George Washington Papers

From George Washington to William Livingston, 27 January 1781

To William Livingston

Ringwood [N.J.] Jany 27. 81

Dr Sir,

I have the pleasure to inform your Excellency that the measures concerted for quelling the mutiny in the Jersey line were this morning carried into full execution. The mutineers were unexpectedly surrounded and awed into an unconditional surrender with little hesitation and no resistance. Two of the principal actors were executed on the spot, the rest pardonned—The spirit of mutiny seems now to have completely subsided and to have given place to a genuine repentance.
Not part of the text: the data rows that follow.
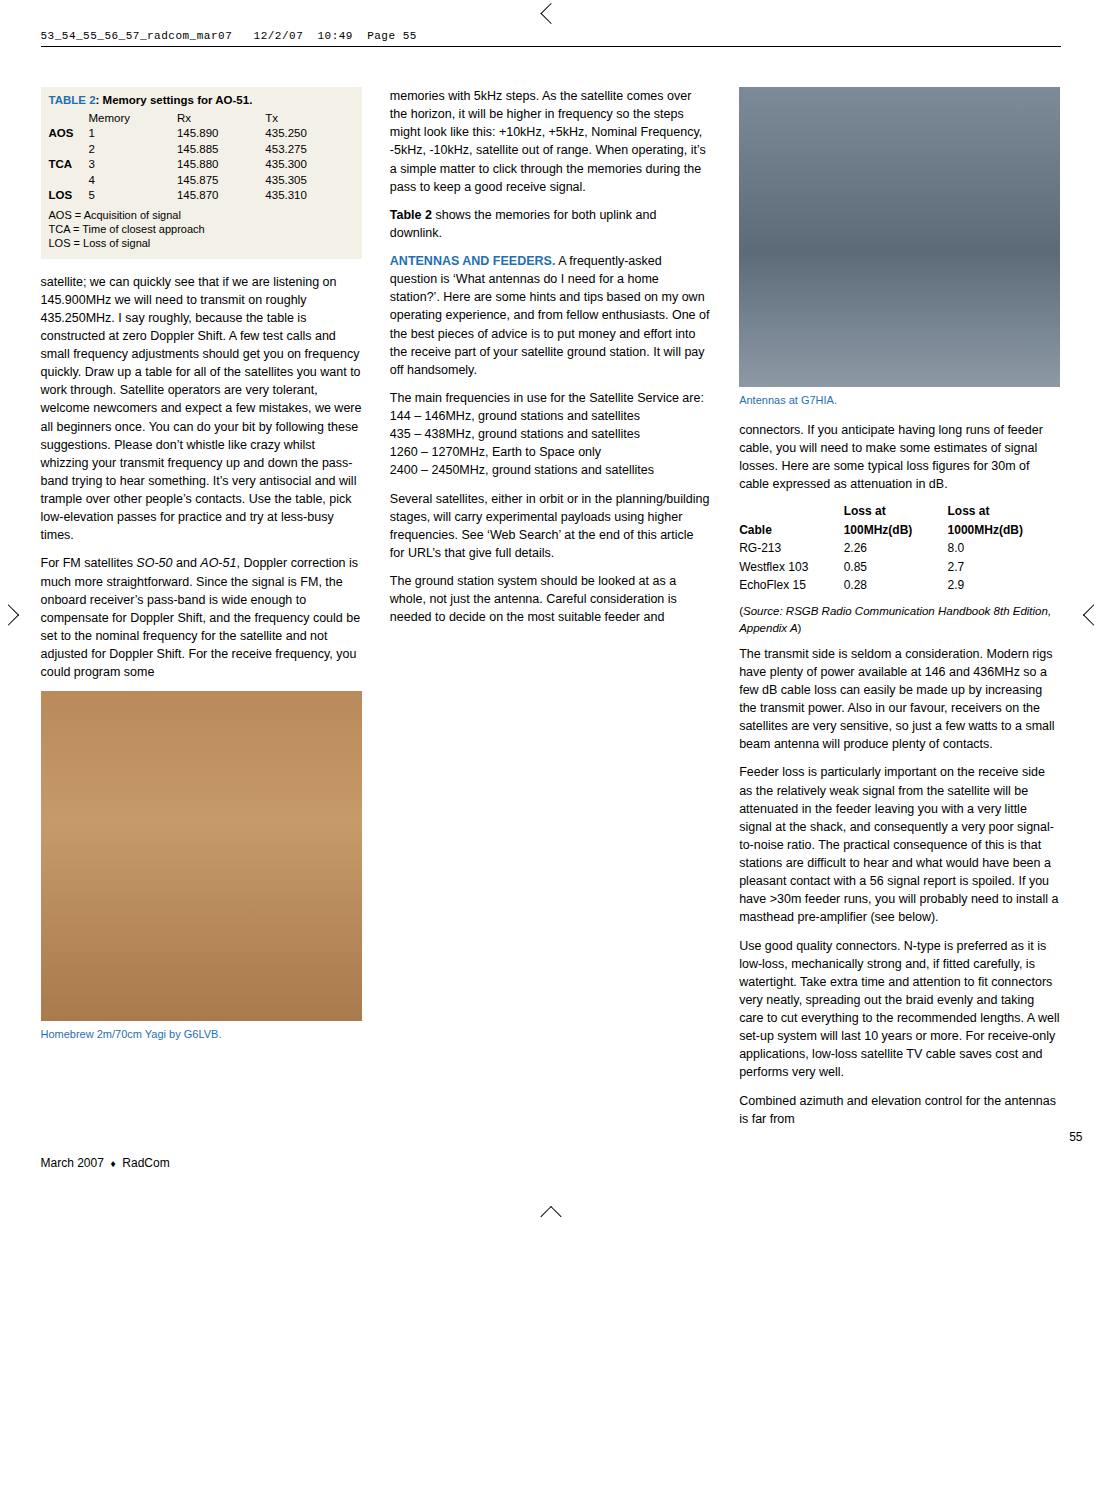53_54_55_56_57_radcom_mar07 12/2/07 10:49 Page 55
TABLE 2: Memory settings for AO-51.
| | Memory | Rx | Tx |
| AOS | 1 | 145.890 | 435.250 |
| | 2 | 145.885 | 453.275 |
| TCA | 3 | 145.880 | 435.300 |
| | 4 | 145.875 | 435.305 |
| LOS | 5 | 145.870 | 435.310 |
AOS = Acquisition of signal
TCA = Time of closest approach
LOS = Loss of signal
satellite; we can quickly see that if we are listening on 145.900MHz we will need to transmit on roughly 435.250MHz. I say roughly, because the table is constructed at zero Doppler Shift. A few test calls and small frequency adjustments should get you on frequency quickly. Draw up a table for all of the satellites you want to work through. Satellite operators are very tolerant, welcome newcomers and expect a few mistakes, we were all beginners once. You can do your bit by following these suggestions. Please don’t whistle like crazy whilst whizzing your transmit frequency up and down the pass-band trying to hear something. It’s very antisocial and will trample over other people’s contacts. Use the table, pick low-elevation passes for practice and try at less-busy times.
For FM satellites SO-50 and AO-51, Doppler correction is much more straightforward. Since the signal is FM, the onboard receiver’s pass-band is wide enough to compensate for Doppler Shift, and the frequency could be set to the nominal frequency for the satellite and not adjusted for Doppler Shift. For the receive frequency, you could program some
Homebrew 2m/70cm Yagi by G6LVB.
memories with 5kHz steps. As the satellite comes over the horizon, it will be higher in frequency so the steps might look like this: +10kHz, +5kHz, Nominal Frequency, -5kHz, -10kHz, satellite out of range. When operating, it’s a simple matter to click through the memories during the pass to keep a good receive signal.
Table 2 shows the memories for both uplink and downlink.
ANTENNAS AND FEEDERS. A frequently-asked question is ‘What antennas do I need for a home station?’. Here are some hints and tips based on my own operating experience, and from fellow enthusiasts. One of the best pieces of advice is to put money and effort into the receive part of your satellite ground station. It will pay off handsomely.
The main frequencies in use for the Satellite Service are:
144 – 146MHz, ground stations and satellites
435 – 438MHz, ground stations and satellites
1260 – 1270MHz, Earth to Space only
2400 – 2450MHz, ground stations and satellites
Several satellites, either in orbit or in the planning/building stages, will carry experimental payloads using higher frequencies. See ‘Web Search’ at the end of this article for URL’s that give full details.
The ground station system should be looked at as a whole, not just the antenna. Careful consideration is needed to decide on the most suitable feeder and
Antennas at G7HIA.
connectors. If you anticipate having long runs of feeder cable, you will need to make some estimates of signal losses. Here are some typical loss figures for 30m of cable expressed as attenuation in dB.
| | Loss at | Loss at |
| --- | --- | --- |
| Cable | 100MHz(dB) | 1000MHz(dB) |
| RG-213 | 2.26 | 8.0 |
| Westflex 103 | 0.85 | 2.7 |
| EchoFlex 15 | 0.28 | 2.9 |
(Source: RSGB Radio Communication Handbook 8th Edition, Appendix A)
The transmit side is seldom a consideration. Modern rigs have plenty of power available at 146 and 436MHz so a few dB cable loss can easily be made up by increasing the transmit power. Also in our favour, receivers on the satellites are very sensitive, so just a few watts to a small beam antenna will produce plenty of contacts.
Feeder loss is particularly important on the receive side as the relatively weak signal from the satellite will be attenuated in the feeder leaving you with a very little signal at the shack, and consequently a very poor signal-to-noise ratio. The practical consequence of this is that stations are difficult to hear and what would have been a pleasant contact with a 56 signal report is spoiled. If you have >30m feeder runs, you will probably need to install a masthead pre-amplifier (see below).
Use good quality connectors. N-type is preferred as it is low-loss, mechanically strong and, if fitted carefully, is watertight. Take extra time and attention to fit connectors very neatly, spreading out the braid evenly and taking care to cut everything to the recommended lengths. A well set-up system will last 10 years or more. For receive-only applications, low-loss satellite TV cable saves cost and performs very well.
Combined azimuth and elevation control for the antennas is far from
55
March 2007 ♦ RadCom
This was very far from being the case previous to this step, nottwithstanding the apparent submission which the assurances of redress had produced—they still continued insolent and refractory, and disobedient to the commands of their officers.1

A general pardon was promised by Colonel Dayton, on condition of an immediate and full return to duty2—This condition was not performed on the part of the mutineers and of course they were not in-titled to the benefit of the promise, besides which the existence of the army called for an example.3 I have the honor to be with perfect respect and regard Yr Excellys Most Obedient st.

Df, in Alexander Hamilton’s writing, DLC:GW; Varick transcript, DLC:GW.

3For Livingston’s reply on 4 Feb., see GW to Livingston, 13 Feb., n.1.